On Dealing With Sandpaper People

Rev. Richard P. Smith

Romans 12:18 Words of Paul If it is possible, and as far as depends on you, live at peace with everyone.

 In 1993, Dr. Paul Meier, a notable Christian psychologist, wrote a book titled, Don’t Let Jerks Get The Best Of You:  Advice For Dealing With Difficult People.  Essentially, he said the jerks in our lives are truly selfish people who feel entitled to do what they want when they want.
Then in 1997, Dr. Les Parrott, another Christian psychologist, wrote a book titled, High-Maintenance Relationships:  How To Handle Impossible People.  As he put it, “I learned that some people were more difficult, if not impossible, to get along with”.
And, in 2005, Mary Southerland, a respected Christian writer and thinker, wrote a book titled, Sandpaper People: Dealing With The One Who Rubs You The Wrong Way.
Let’s look at this life issue more deeply…
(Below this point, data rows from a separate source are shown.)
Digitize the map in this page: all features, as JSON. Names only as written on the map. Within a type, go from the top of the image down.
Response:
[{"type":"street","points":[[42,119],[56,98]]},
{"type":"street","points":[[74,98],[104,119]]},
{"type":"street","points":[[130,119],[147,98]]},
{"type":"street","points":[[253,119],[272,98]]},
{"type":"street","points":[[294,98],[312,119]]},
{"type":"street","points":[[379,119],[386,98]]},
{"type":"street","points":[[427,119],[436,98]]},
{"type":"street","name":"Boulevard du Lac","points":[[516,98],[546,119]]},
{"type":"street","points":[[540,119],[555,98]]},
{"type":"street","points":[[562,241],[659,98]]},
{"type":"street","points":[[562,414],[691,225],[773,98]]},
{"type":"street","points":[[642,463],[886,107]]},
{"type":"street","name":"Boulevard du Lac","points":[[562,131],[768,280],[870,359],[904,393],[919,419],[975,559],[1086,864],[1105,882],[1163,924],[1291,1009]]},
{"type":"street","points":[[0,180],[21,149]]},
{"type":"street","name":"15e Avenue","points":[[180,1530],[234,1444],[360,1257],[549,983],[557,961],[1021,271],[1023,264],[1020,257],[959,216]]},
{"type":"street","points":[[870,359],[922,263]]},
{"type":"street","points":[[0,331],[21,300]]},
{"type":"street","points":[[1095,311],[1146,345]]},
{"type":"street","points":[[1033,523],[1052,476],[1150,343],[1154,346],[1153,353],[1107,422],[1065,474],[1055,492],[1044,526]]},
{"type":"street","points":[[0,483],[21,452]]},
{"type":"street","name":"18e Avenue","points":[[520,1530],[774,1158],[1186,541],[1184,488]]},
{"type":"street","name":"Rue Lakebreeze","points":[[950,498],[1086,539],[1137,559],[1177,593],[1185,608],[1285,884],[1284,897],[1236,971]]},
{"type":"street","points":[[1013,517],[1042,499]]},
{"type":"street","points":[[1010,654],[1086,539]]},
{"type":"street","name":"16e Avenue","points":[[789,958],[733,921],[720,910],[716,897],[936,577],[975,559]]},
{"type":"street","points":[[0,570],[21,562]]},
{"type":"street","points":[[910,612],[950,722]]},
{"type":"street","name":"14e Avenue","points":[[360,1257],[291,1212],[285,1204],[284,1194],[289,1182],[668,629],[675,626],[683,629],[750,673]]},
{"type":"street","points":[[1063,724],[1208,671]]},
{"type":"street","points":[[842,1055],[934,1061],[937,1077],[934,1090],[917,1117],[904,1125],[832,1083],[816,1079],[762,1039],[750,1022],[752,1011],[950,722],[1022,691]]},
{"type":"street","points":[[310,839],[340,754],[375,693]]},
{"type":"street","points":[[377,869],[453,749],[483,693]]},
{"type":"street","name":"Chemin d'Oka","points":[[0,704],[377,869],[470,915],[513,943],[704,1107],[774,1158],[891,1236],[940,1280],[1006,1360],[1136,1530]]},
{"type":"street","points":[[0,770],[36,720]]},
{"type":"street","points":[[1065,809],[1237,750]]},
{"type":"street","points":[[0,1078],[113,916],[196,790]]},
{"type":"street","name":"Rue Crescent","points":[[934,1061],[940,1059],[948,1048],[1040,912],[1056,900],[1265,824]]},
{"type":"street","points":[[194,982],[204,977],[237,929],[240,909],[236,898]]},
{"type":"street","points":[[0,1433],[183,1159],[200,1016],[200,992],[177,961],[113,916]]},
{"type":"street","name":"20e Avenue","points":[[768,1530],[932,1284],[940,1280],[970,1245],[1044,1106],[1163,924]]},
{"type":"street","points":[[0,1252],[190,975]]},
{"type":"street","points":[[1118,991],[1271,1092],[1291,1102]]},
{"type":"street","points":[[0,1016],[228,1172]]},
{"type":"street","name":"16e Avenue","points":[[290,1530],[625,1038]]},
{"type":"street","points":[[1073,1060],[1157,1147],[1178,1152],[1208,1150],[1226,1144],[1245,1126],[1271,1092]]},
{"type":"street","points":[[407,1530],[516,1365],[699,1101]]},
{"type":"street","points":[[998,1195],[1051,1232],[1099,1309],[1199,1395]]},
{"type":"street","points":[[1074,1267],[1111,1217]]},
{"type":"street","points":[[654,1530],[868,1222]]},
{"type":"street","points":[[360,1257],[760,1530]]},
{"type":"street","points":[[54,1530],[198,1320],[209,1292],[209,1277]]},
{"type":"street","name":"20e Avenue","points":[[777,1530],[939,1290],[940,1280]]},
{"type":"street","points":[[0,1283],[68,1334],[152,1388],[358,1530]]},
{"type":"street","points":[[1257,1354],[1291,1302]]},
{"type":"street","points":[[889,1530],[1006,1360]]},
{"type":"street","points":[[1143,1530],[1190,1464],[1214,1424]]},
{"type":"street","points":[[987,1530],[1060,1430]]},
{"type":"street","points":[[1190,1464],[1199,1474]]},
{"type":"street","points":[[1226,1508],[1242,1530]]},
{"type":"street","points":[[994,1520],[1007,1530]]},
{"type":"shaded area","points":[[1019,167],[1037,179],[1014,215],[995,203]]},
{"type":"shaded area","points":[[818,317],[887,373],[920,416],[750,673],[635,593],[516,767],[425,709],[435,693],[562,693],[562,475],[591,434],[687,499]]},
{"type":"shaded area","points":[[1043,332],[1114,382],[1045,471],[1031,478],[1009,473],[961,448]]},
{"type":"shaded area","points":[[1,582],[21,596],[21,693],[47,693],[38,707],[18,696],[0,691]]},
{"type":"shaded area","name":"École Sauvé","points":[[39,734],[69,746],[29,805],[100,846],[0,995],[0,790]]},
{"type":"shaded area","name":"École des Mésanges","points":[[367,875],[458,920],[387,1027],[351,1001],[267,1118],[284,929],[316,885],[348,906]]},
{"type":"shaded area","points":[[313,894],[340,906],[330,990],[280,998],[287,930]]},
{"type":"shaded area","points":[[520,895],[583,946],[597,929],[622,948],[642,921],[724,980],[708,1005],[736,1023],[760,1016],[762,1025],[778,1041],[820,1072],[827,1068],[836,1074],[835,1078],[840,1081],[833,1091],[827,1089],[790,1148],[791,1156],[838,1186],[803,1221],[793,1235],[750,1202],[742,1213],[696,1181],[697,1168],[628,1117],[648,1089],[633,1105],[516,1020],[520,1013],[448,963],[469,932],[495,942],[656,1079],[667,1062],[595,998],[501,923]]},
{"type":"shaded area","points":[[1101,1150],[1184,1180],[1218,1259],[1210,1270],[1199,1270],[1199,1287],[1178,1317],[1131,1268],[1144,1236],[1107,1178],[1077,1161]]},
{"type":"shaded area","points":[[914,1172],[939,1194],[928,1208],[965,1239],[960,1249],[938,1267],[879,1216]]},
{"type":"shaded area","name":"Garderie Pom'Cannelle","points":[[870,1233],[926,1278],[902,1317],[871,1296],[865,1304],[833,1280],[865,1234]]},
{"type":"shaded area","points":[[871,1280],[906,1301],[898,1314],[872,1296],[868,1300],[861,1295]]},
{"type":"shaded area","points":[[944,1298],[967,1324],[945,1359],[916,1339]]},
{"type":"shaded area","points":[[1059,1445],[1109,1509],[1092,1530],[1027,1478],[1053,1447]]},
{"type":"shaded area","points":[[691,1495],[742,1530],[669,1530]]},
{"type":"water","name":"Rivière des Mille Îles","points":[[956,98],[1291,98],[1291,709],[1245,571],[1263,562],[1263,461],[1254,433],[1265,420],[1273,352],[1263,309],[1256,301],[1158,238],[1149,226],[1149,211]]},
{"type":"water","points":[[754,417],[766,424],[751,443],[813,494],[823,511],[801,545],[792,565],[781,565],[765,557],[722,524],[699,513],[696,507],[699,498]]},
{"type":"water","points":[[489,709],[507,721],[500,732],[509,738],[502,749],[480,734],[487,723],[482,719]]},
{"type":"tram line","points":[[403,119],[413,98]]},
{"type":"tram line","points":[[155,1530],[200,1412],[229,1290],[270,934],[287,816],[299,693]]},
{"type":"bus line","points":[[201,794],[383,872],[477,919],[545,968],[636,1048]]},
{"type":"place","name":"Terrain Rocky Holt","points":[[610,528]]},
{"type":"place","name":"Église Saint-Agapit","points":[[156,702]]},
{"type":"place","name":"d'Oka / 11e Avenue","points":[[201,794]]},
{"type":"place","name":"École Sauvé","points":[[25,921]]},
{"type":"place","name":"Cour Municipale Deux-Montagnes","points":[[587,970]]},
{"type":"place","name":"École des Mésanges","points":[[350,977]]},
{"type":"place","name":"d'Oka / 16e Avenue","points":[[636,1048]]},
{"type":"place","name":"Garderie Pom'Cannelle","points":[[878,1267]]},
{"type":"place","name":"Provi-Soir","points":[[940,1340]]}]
There Certainly Are People Hard To Like
 In his book, Dr. Parrott lists fifteen types of these “impossible” people; among them are…
The Critic:  “constantly complains and gives unwanted advice”
The Martyr:  “forever the victim”
The Steamroller:  “blindly insensitive to others”
The Competitor:  “keeps track of tit for tat”
The Workhorse:  “always pushes and is never satisfied”.
Each of us, I’m guessing, can name someone we know at work, in the community, perhaps even in the family who fits one of these particular categories.
Keep in mind that even Jesus had difficulty with some persons.  The Gospels do not hide the fact that Jesus and the religious authorities of his day, in particular the Pharisees, had an ongoing contentious relationship.  In Matthew 23:33, we find Jesus addressing them with these harsh, cutting words, You snakes! You brood of vipers! How will you escape being condemned?
 We can find some comfort, I think, in knowing that even as Christians we aren’t necessarily expected to like everyone. 
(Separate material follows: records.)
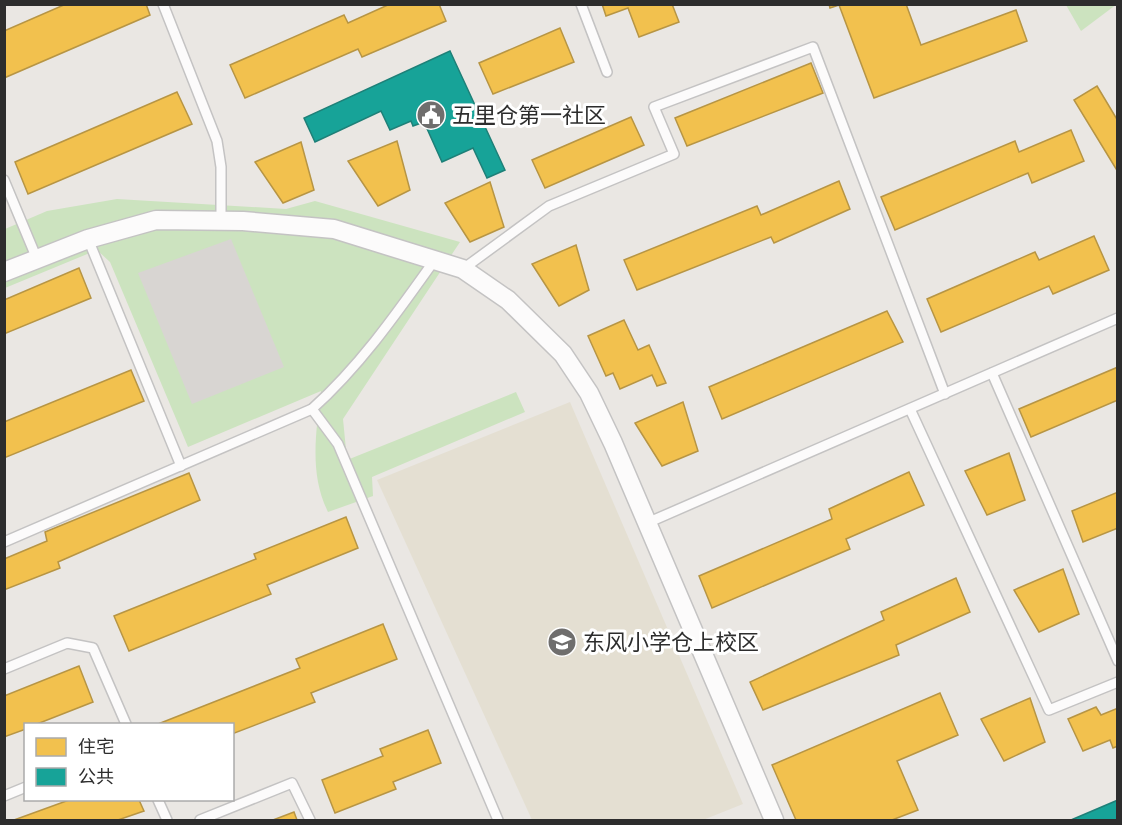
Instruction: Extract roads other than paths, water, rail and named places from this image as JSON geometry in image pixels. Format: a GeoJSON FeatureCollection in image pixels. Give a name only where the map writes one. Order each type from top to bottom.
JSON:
{"type":"FeatureCollection","features":[{"type":"Feature","properties":{"kind":"street"},"geometry":{"type":"LineString","coordinates":[[4,272],[88,239],[156,220],[221,221],[334,229],[462,269],[508,300],[563,354],[599,413],[774,820]]}},
{"type":"Feature","properties":{"kind":"lane"},"geometry":{"type":"LineString","coordinates":[[163,4],[217,141],[221,167],[221,221]]}},
{"type":"Feature","properties":{"kind":"lane"},"geometry":{"type":"LineString","coordinates":[[581,4],[607,72]]}},
{"type":"Feature","properties":{"kind":"lane"},"geometry":{"type":"LineString","coordinates":[[462,269],[549,206],[674,154],[654,107],[813,47],[945,394]]}},
{"type":"Feature","properties":{"kind":"lane"},"geometry":{"type":"LineString","coordinates":[[4,180],[37,259]]}},
{"type":"Feature","properties":{"kind":"lane"},"geometry":{"type":"LineString","coordinates":[[88,239],[181,465]]}},
{"type":"Feature","properties":{"kind":"lane"},"geometry":{"type":"LineString","coordinates":[[7,539],[312,409],[341,383],[392,320],[434,261]]}},
{"type":"Feature","properties":{"kind":"lane"},"geometry":{"type":"LineString","coordinates":[[647,524],[1118,318]]}},
{"type":"Feature","properties":{"kind":"lane"},"geometry":{"type":"LineString","coordinates":[[992,373],[1118,661]]}},
{"type":"Feature","properties":{"kind":"lane"},"geometry":{"type":"LineString","coordinates":[[312,409],[338,444],[498,820]]}},
{"type":"Feature","properties":{"kind":"lane"},"geometry":{"type":"LineString","coordinates":[[910,409],[1049,710],[1118,682]]}},
{"type":"Feature","properties":{"kind":"lane"},"geometry":{"type":"LineString","coordinates":[[4,669],[68,643],[93,648],[126,723]]}},
{"type":"Feature","properties":{"kind":"lane"},"geometry":{"type":"LineString","coordinates":[[200,820],[292,783],[310,820]]}},
{"type":"Feature","properties":{"kind":"lane"},"geometry":{"type":"LineString","coordinates":[[4,796],[24,789]]}},
{"type":"Feature","properties":{"kind":"lane"},"geometry":{"type":"LineString","coordinates":[[158,801],[167,820]]}},
{"type":"Feature","properties":{"kind":"place","name":"五里仓第一社区"},"geometry":{"type":"Point","coordinates":[431,115]}},
{"type":"Feature","properties":{"kind":"place","name":"东风小学仓上校区"},"geometry":{"type":"Point","coordinates":[562,642]}}]}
The Love Ethic Of Jesus Remains Our Guide
We cannot, and should not, escape the explicit call of Jesus that we are to love others (Mark 12:31).  This means, unquestionably, that we are to look for ways to nurture positive relationships where and when we can.
Another key Biblical passage for a proper Jesus-like response is found in Romans 12:18.  There the Apostle Paul writes:  If it is possible, as far as depends on you, be at peace with everyone.
Note here that Paul posits two key conditions for nurturing peace with others (which certainly is a reflection of a loving spirit)…that building bridges with a difficult person “is possible” and that such depends on us.  The other person most certainly may make it impossible for connection and/or not accept our overtures of connection.
In essence, we commit ourselves in dealing with sandpaper people to act with love and peace; while acknowledging some things are outside our best efforts.

Sometimes We’re The Problem
Now, let’s be honest…sometimes we’re the ones in the wrong; not the other person.  Let me share with you some ways we can be the problem:
When we expect others to be who we want them to be or act like we want them to act;
When we refuse to admit we’re wrong;
When we speak or act judgmentally;
When we fail to be sensitive to the needs of others.

Be In Prayer For The Relationship
For one thing, pray to understand the other person.  Is there something which has happened in the person’s life which has contributed to his or her challenging behavior?  Is there something I need to know which would help things?
 And, ask God to help you see some good in that person.  With God’s help, hopefully we each can note some part of that difficult person which is worth affirming.

There Is Some Practical Information We Need To Remember
First of all, we may need to practice avoidance with some persons who continually prove to be extremely difficult in our lives.  God doesn’t expect us, I don’t think, to spend unnecessary time with those who deplete our spirits, who rob us of our joy, who make interaction with them always unbearable.  We do our very best, with God’s help, to have a constructive connection; but we also distance ourselves when it has to be.
Secondly,don’t capitulate to being a victimGod doesn’t expect you or me to stay in relationships which are overbearing, controlling, abusive, and unhealthy.